## What the task requires
Reproduce everything in the graph service use cases document from "Page MenuHomeSoftware Heritage" down to "graph service.", without changing a word.

#### Document segment

Page MenuHomeSoftware Heritage

use-cases.rst
No OneTemporary

use-cases.rst

=========
Use cases
=========
This document lists use cases and benchmark scenarios for the Software Heritage
graph service.
Conventions
===========
- **Node identification**: in the following, nodes are always identified by
their :ref:`SWHIDs <persistent-identifiers>`.
Use cases
=========
Browsing
--------
The following use cases require traversing the *forward graph*.
- **ls**: given a directory node, list (non recursively) all linked nodes of
type directory and content
Implementation::
/graph/neighbors/:DIR_ID?edges=dir:cnt,dir:dir
- **ls -R**: given a directory node, recursively list all linked nodes of type
directory and content
Implementation::
/graph/visit/paths/:DIR_ID?edges=dir:cnt,dir:dir
- **git log**: given a revision node, recursively list all linked nodes of type
revision
Implementation::
/graph/visit/nodes/:REV_ID?edges=rev:rev
Vault
-----
The following use cases require traversing the *forward graph*.

########
#### Recorded data

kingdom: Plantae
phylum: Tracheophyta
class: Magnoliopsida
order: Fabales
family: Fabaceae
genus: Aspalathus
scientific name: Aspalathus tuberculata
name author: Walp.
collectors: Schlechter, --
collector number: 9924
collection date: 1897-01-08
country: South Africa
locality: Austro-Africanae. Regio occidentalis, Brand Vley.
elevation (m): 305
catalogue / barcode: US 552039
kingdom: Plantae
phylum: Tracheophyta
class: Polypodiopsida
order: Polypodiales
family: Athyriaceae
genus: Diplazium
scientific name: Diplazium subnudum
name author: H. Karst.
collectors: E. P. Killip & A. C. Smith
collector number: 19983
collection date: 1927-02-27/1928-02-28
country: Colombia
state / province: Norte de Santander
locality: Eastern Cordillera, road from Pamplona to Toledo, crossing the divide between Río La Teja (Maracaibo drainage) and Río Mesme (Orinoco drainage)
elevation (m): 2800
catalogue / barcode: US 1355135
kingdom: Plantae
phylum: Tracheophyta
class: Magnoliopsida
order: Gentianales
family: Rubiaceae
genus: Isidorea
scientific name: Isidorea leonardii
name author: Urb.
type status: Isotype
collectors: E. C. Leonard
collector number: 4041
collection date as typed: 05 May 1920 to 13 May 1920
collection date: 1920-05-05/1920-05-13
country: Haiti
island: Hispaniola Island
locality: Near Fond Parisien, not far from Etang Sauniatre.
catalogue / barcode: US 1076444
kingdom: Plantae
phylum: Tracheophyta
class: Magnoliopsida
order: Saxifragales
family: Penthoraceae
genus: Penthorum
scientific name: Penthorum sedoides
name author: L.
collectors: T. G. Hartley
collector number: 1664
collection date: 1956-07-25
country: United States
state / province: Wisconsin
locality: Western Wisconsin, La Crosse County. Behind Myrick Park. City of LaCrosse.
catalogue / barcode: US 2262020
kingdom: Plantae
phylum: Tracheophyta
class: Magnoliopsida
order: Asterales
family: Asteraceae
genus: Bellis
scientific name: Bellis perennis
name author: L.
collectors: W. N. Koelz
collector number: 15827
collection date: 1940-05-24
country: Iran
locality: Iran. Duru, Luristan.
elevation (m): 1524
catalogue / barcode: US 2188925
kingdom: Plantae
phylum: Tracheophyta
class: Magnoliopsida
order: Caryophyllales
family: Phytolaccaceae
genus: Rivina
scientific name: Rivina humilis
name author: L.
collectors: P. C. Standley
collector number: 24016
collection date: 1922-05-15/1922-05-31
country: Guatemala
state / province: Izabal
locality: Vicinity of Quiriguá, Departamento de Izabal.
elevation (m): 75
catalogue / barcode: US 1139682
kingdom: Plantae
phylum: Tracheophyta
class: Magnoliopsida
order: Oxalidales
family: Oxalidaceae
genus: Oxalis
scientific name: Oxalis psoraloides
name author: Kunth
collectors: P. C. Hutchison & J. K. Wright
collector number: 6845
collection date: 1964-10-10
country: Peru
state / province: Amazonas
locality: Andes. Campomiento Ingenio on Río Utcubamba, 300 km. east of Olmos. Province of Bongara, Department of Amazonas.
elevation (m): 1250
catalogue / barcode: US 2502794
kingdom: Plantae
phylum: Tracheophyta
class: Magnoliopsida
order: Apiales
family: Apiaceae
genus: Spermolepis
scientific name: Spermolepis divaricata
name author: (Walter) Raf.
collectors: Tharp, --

########

## Finished task
Page MenuHomeSoftware Heritage

use-cases.rst
No OneTemporary

use-cases.rst

=========
Use cases
=========
This document lists use cases and benchmark scenarios for the Software Heritage
graph service.